Text-based hardware design files
++++
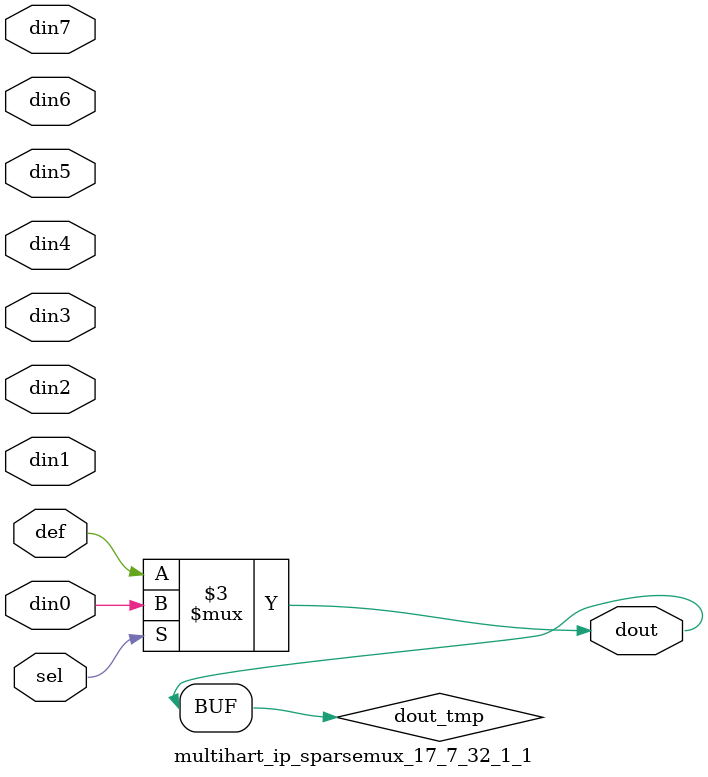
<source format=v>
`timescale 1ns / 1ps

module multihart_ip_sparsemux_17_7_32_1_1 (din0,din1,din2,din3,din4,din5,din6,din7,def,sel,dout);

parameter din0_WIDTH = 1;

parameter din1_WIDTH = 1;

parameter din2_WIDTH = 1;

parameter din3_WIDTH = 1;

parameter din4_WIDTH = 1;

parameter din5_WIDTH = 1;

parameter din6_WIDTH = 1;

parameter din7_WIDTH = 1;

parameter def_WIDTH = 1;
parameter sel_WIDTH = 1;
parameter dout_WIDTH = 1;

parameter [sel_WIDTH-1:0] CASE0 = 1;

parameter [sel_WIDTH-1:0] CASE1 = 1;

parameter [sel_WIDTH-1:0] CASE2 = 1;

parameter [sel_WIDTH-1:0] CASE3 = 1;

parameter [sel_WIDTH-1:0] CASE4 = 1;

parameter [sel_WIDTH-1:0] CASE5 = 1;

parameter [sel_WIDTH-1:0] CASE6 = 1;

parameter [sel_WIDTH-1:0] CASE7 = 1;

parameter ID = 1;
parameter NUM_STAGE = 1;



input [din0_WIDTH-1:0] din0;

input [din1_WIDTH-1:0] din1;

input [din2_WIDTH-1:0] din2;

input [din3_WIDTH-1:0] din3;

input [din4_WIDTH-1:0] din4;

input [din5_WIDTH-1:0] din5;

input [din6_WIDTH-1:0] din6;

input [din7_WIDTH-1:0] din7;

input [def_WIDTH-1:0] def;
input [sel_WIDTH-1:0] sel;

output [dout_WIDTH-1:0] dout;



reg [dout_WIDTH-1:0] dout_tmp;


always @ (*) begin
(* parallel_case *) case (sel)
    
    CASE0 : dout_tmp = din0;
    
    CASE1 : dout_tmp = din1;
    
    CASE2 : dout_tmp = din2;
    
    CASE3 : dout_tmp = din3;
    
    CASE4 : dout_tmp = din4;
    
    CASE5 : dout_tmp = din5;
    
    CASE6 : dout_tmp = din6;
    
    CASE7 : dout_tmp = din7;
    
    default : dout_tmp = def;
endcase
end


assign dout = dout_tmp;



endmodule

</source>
++++
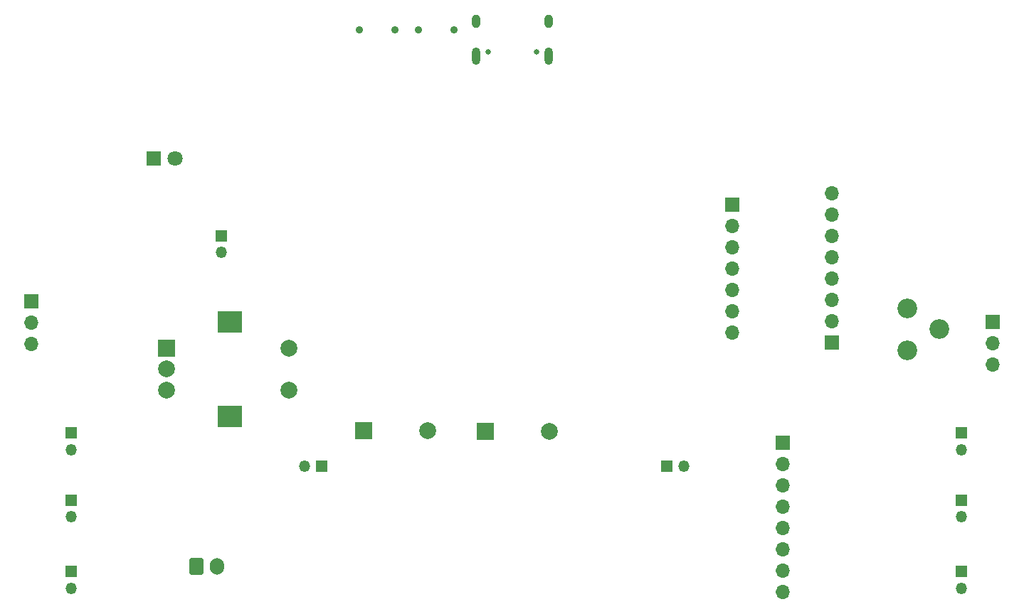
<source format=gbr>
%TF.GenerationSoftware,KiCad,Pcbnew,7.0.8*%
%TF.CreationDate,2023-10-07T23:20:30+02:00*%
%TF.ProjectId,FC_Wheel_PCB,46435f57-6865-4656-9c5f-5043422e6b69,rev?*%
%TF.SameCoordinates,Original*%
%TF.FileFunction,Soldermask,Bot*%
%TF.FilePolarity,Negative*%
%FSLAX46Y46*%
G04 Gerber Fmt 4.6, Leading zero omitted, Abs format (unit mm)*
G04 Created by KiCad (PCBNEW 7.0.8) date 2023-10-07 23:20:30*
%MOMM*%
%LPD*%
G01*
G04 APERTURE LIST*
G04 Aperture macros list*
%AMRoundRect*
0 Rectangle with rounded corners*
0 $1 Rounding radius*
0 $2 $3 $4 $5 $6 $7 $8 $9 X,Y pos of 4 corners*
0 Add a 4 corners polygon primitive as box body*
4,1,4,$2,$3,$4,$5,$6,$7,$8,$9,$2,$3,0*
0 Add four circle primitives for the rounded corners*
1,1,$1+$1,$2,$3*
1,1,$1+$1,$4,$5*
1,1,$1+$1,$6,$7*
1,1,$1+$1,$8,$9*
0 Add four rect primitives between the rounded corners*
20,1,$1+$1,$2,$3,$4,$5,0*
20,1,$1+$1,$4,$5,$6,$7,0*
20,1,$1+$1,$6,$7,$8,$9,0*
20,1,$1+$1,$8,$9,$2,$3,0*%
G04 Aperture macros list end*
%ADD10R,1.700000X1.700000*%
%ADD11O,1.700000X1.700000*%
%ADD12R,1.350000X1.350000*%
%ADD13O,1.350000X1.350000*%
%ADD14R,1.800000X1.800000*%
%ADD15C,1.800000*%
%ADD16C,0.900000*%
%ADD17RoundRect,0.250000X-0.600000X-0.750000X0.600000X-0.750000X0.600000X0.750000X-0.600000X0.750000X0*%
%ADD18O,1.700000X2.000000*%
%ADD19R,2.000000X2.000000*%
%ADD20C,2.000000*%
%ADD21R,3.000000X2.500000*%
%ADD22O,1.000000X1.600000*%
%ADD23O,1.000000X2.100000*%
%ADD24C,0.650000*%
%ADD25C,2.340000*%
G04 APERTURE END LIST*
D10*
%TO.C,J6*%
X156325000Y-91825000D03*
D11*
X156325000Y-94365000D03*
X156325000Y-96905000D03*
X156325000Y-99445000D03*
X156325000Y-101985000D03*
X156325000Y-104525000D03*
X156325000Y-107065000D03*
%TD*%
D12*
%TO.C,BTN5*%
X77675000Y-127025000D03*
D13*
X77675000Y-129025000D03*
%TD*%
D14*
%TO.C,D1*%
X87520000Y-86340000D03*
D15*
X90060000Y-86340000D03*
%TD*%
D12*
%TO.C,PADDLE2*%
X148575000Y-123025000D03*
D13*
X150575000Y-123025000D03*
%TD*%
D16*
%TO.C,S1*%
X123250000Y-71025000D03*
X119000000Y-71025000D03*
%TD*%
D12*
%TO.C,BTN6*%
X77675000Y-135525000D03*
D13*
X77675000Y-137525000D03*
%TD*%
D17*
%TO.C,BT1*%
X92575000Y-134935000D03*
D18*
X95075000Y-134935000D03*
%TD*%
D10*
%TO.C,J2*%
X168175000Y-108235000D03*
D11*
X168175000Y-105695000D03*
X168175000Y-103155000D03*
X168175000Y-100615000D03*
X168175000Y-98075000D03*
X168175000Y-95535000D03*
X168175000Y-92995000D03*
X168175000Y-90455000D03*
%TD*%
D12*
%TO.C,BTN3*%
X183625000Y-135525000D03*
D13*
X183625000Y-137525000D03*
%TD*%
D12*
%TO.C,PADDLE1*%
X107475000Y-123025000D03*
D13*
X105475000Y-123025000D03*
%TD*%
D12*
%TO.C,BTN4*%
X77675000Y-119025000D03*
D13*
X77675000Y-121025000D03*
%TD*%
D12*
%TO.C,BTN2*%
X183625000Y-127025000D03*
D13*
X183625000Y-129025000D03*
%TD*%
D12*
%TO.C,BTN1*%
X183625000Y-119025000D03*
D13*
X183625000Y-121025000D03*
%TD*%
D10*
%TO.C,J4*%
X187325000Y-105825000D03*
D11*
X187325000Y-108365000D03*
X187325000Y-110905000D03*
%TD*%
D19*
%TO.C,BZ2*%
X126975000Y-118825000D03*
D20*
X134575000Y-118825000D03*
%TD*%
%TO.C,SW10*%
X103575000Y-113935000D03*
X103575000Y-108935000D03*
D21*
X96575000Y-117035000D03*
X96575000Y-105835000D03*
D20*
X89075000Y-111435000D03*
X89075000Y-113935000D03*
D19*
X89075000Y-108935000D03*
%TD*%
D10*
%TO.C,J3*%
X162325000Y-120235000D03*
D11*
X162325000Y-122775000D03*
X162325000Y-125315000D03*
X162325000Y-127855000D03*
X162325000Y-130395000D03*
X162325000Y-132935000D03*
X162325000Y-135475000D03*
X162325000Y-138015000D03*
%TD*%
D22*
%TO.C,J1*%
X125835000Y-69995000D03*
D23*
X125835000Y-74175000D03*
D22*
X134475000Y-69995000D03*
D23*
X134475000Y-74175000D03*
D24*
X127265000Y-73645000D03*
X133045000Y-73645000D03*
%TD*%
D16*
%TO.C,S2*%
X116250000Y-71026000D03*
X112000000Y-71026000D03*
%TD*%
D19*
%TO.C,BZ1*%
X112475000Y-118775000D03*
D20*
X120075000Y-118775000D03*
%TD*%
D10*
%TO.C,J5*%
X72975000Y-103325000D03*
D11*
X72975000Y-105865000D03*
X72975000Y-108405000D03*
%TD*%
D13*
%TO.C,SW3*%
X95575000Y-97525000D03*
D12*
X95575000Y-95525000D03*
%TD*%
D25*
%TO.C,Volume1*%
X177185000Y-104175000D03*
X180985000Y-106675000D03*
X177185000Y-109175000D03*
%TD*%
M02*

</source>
++++
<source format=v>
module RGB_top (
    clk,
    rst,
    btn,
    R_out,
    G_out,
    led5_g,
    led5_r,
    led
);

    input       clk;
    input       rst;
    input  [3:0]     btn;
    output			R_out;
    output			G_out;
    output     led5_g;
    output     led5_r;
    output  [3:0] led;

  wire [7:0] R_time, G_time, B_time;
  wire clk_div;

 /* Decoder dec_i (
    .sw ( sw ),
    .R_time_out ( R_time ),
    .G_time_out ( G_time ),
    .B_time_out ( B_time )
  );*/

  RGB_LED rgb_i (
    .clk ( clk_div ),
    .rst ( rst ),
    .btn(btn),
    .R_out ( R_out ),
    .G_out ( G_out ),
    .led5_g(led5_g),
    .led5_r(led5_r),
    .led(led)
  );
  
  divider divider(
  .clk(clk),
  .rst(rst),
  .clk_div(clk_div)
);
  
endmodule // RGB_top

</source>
++++
EXERCISE OBJECTIVE ->
Word for word, restate the lines above from the line containing "CASE1 : dout_tmp = din1;" through the line containing "CASE7 : dout_tmp = din7;", with both included and nothing else.

OUTPUT ->
    CASE1 : dout_tmp = din1;
    
    CASE2 : dout_tmp = din2;
    
    CASE3 : dout_tmp = din3;
    
    CASE4 : dout_tmp = din4;
    
    CASE5 : dout_tmp = din5;
    
    CASE6 : dout_tmp = din6;
    
    CASE7 : dout_tmp = din7;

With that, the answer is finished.